(DATASET begins)

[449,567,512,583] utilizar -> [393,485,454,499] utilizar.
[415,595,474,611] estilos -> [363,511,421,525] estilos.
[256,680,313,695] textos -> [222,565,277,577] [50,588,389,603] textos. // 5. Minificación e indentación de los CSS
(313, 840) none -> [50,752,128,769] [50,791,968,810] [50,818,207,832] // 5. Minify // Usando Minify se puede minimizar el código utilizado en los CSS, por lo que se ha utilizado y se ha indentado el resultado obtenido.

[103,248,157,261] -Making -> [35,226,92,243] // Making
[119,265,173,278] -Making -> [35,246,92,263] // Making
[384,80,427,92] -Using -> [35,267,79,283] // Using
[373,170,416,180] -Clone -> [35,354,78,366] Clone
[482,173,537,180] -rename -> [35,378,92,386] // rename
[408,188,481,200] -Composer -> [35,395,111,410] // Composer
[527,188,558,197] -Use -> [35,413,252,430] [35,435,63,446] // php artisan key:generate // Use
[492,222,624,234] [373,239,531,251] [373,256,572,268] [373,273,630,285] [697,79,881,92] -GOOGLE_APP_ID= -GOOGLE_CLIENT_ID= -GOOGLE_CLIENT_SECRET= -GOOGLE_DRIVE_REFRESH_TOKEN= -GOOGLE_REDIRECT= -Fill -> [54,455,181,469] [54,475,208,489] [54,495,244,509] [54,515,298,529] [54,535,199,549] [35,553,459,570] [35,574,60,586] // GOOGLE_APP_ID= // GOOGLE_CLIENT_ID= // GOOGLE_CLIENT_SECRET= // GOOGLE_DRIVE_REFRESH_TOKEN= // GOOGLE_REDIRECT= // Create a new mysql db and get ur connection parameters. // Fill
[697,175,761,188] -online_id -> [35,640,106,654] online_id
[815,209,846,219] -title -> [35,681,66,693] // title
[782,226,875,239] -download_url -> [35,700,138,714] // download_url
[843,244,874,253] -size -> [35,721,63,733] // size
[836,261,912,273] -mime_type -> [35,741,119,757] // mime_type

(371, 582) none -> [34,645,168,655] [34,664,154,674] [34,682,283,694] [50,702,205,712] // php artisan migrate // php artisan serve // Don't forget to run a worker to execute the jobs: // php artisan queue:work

(DATASET ends)

WHAT TO DO: Output, exactly and in full, the lines from the start of the entries above through the line that contains "[527,188,558,197] -Use ->".

RESPONSE BOX:
[449,567,512,583] utilizar -> [393,485,454,499] utilizar.
[415,595,474,611] estilos -> [363,511,421,525] estilos.
[256,680,313,695] textos -> [222,565,277,577] [50,588,389,603] textos. // 5. Minificación e indentación de los CSS
(313, 840) none -> [50,752,128,769] [50,791,968,810] [50,818,207,832] // 5. Minify // Usando Minify se puede minimizar el código utilizado en los CSS, por lo que se ha utilizado y se ha indentado el resultado obtenido.

[103,248,157,261] -Making -> [35,226,92,243] // Making
[119,265,173,278] -Making -> [35,246,92,263] // Making
[384,80,427,92] -Using -> [35,267,79,283] // Using
[373,170,416,180] -Clone -> [35,354,78,366] Clone
[482,173,537,180] -rename -> [35,378,92,386] // rename
[408,188,481,200] -Composer -> [35,395,111,410] // Composer
[527,188,558,197] -Use -> [35,413,252,430] [35,435,63,446] // php artisan key:generate // Use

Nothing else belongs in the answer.